The problem seemed to be in sealing the valve insert in the valve body. When the valve stem was seated, air would leak past the insert. I was using locktite to assemble and did not attempt to solder the assembly but It seems that there may not be enough surface contact between the two pieces. The redesign of the insert changes the inlet and outlet from a full slot milled across the part to a narrow slot (.063" x .125") and leaving a full diameter across the bottom end.

I also modified the valve stem to permit safe use with steam (thanks Dave). The inner end of the valve stem is left 1/8" diameter and the upper end is threaded #4-40tpi. The stem cap is drilled and tapped to match and the lower end is drilled 1/8" diameter to a depth of .150" (drilled with an endmill for a flat bottom shoulder to prevent binding) The stem is screwed into the cap from the bottom before the cap is installed in the insert.  This means that the handwheel must be secured with jamb nuts top and bottom to keep it tight. The nuts are not shown on the drawings. I use small pattern nuts from Micro Fasteners.
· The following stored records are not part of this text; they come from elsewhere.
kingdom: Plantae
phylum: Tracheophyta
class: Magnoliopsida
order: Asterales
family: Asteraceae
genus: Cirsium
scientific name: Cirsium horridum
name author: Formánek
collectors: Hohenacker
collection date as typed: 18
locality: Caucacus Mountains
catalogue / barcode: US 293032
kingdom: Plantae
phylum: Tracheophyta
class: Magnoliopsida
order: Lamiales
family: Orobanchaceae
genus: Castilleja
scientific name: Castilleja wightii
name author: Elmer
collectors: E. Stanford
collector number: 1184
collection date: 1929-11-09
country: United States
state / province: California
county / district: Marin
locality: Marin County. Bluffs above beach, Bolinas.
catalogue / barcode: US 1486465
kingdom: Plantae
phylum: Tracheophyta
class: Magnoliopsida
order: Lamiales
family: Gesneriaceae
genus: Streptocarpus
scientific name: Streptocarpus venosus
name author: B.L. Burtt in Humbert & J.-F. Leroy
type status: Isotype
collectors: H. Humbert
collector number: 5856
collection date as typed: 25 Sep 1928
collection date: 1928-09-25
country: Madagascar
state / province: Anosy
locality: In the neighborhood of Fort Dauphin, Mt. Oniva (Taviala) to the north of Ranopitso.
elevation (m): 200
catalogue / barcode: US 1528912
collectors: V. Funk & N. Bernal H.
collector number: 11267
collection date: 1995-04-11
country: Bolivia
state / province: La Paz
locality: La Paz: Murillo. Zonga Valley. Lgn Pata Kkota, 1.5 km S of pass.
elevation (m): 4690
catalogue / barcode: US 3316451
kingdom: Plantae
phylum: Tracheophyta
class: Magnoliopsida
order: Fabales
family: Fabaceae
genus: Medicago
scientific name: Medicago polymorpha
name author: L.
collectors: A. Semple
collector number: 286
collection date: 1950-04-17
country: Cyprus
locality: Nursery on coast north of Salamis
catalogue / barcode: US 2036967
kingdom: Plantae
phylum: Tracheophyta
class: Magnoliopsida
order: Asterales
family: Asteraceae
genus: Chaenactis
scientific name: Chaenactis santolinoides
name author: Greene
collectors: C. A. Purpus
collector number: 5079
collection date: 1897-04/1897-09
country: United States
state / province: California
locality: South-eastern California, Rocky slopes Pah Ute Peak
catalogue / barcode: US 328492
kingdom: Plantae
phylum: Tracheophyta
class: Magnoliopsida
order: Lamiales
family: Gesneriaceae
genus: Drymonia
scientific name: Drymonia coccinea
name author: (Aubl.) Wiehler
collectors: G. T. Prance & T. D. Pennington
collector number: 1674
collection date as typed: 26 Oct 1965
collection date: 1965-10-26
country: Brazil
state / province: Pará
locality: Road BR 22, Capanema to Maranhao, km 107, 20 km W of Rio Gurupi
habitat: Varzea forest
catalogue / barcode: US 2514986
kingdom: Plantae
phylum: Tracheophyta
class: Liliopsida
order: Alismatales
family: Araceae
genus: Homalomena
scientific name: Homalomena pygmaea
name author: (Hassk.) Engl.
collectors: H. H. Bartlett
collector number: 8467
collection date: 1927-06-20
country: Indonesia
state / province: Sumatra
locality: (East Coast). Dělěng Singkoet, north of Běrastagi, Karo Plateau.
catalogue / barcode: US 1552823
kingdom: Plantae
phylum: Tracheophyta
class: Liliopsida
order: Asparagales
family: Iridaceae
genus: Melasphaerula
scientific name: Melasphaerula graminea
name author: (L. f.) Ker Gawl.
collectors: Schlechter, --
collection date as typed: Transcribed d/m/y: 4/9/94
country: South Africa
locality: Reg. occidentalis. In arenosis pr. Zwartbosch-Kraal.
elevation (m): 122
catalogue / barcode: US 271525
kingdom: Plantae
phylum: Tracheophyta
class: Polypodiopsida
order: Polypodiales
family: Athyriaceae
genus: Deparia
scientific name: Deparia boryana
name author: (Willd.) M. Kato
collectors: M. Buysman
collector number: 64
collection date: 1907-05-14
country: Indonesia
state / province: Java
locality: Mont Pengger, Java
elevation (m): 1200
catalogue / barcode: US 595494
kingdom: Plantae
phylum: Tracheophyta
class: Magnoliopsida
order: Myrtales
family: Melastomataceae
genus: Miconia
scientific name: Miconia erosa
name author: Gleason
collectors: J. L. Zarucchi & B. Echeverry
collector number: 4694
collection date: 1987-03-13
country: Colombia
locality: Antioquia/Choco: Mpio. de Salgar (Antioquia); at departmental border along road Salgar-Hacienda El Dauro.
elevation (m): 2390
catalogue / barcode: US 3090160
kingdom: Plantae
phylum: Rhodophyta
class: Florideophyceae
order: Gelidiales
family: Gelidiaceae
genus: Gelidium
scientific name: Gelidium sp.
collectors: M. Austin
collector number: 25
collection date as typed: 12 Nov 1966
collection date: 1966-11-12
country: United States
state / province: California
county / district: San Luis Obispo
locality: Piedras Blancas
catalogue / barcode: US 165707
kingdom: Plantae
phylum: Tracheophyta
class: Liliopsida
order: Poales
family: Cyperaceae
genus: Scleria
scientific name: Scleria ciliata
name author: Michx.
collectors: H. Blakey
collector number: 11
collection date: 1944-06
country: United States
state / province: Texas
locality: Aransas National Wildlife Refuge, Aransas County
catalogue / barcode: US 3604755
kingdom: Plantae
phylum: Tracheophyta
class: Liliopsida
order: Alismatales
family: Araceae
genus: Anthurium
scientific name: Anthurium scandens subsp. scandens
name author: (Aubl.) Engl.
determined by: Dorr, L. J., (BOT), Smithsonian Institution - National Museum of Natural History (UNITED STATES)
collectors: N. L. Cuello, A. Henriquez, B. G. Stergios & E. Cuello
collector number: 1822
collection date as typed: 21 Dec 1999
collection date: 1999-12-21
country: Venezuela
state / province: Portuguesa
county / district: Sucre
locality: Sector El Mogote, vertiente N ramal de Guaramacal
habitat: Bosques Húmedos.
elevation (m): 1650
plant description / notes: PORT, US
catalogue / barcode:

I have attached a PDF file with my working drawings and with my apologies for bad form. I have no professional experience in making or using drawings. These drawings will make the professionals cry in anguish but its all I've got. Its what I use and it makes sense to me. The location of the dimensions is all wrong but the values are correct (I think). You may have to look a little bit to find them. If there is some critical dimension that you can't find, let me know and I will try to add it to the drawings.

I have some pics of the changed parts but I left my camera in my daughters truck which went to Tennessee for the weekend. I'll post some next week if you are interested. 

I hope my earlier design didn't lead anyone to wasted effort. Refunds will be considered if time lost is fully documented.

Thanks for watching.

Jerry



View attachment CJ Valve.pdf


----------



## ruralearl (Jan 27, 2012)

Hello Jerry, I for one am interested, thank you for posting this thread. Regards, Earl


----------



## Captain Jerry (Jan 27, 2012)

Here is a 3D PDF of the complete assembly. 

Jerry 

View attachment Single Model.pdf


----------



## Xlmyford (Feb 5, 2012)

Captain Jerry  said:
			
		

> Here is a 3D PDF of the complete assembly.
> 
> Jerry


Hello,Jerry
Seems like this link doesn't work.
I can see nothing but a blank page.
Cheers,Ralph


----------



## GailInNM (Feb 5, 2012)

Working perfectly here, Ralph.
May take a little while to load as it is a 3D rotatable drawing.
Gail in NM


----------



## Brian Rupnow (Mar 1, 2012)

Very nice Jerry!!! I missed this thread entirely.---Brian


----------